What does he want from me?
What should I try to be?
So many faces all around, and here we go.
I need this job, oh God, I need this show.

"I Hope I Get It" from A Chorus Line, book by James Kirkwood, Jr. and Nicholas Dante, lyrics by Edward Kleban, and music by Marvin Hamlisch.

Jeff laments that the best candidates systematically do not get the chance to teach law because their "looks" are lacking. Too tall, too round, not the right look -- out you go. Thank you. Next. Hundreds of people apply for every job. A few get to dance for a few minutes. The ones who are "right" -- well connected, polished, and with the Broadway look --get the job. The rest go home. Looks matter in the law teaching market. If your law degree is from Snowshoe U, you'll never be a Rockette, kid.
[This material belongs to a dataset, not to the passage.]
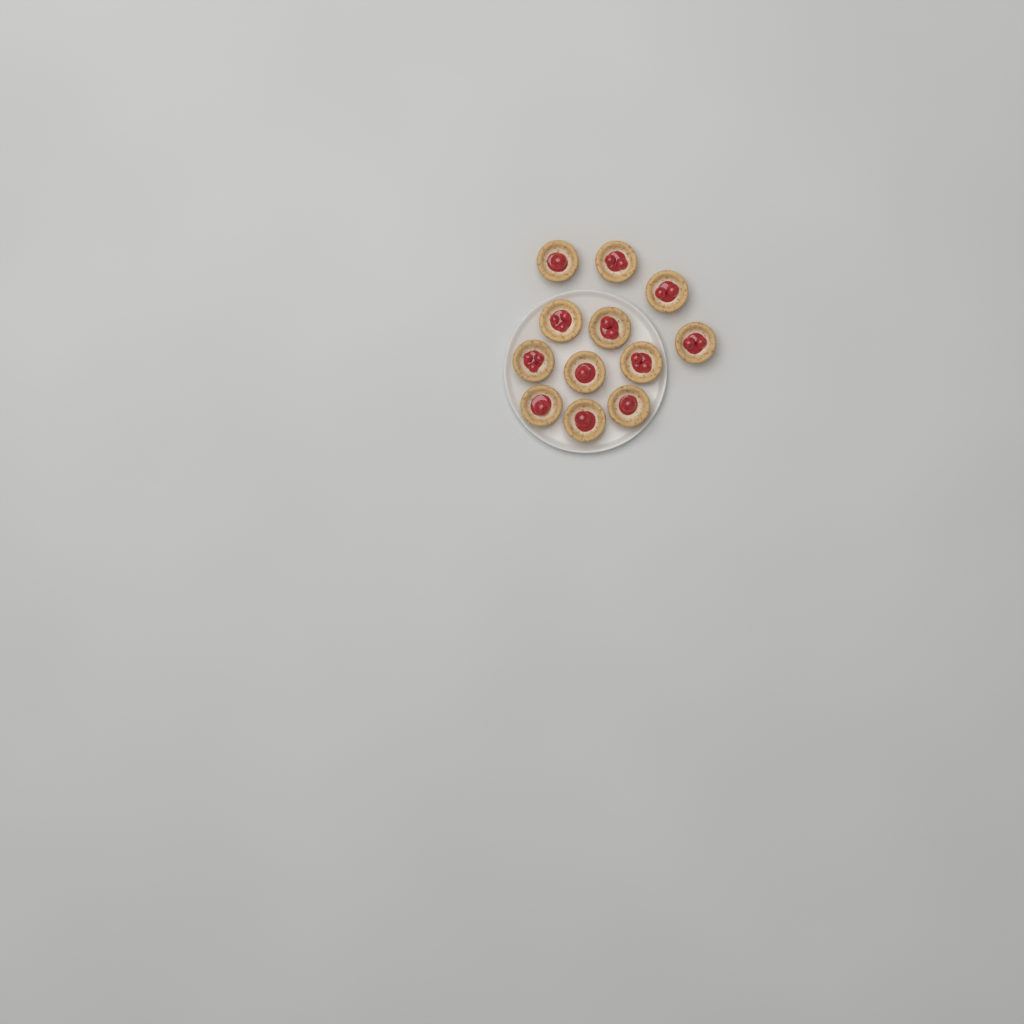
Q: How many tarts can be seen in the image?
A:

Jeff thinks that pervasive class bias in the legal academy is the culprit. We know that elite law school credentials do not necessarily correlate with valuable qualities in law teachers. Pedigree is not on the Money Law school audition sheet. Character is. Unlike a candidate's J.D. issuing institution, or last season's earned run average, character is hard to detect on a piece of paper or a thirty minute interview. Finding character in the pool of candidates, if we were serious about it, would be hugely expensive. Worse, it would be a powder keg for faculties who do not share common values. Law schools relegate faculty hiring to a committee and ultimately to the entire faculty. The faculties I have known take hiring seriously. No other governance issue has such potential to foment bitter dispute.

The culprit may not be invidious class bias as Jeff suspects. The limits of J.D. "looks" as a heuristic for quality are a price of pluralism. We use the relative eliteness of a candidates' J.D.'s because we cannot stomach the inevitable fight about what should count for quality. We make nice, know better and do nothing. We look to "looks" to avoid introspection.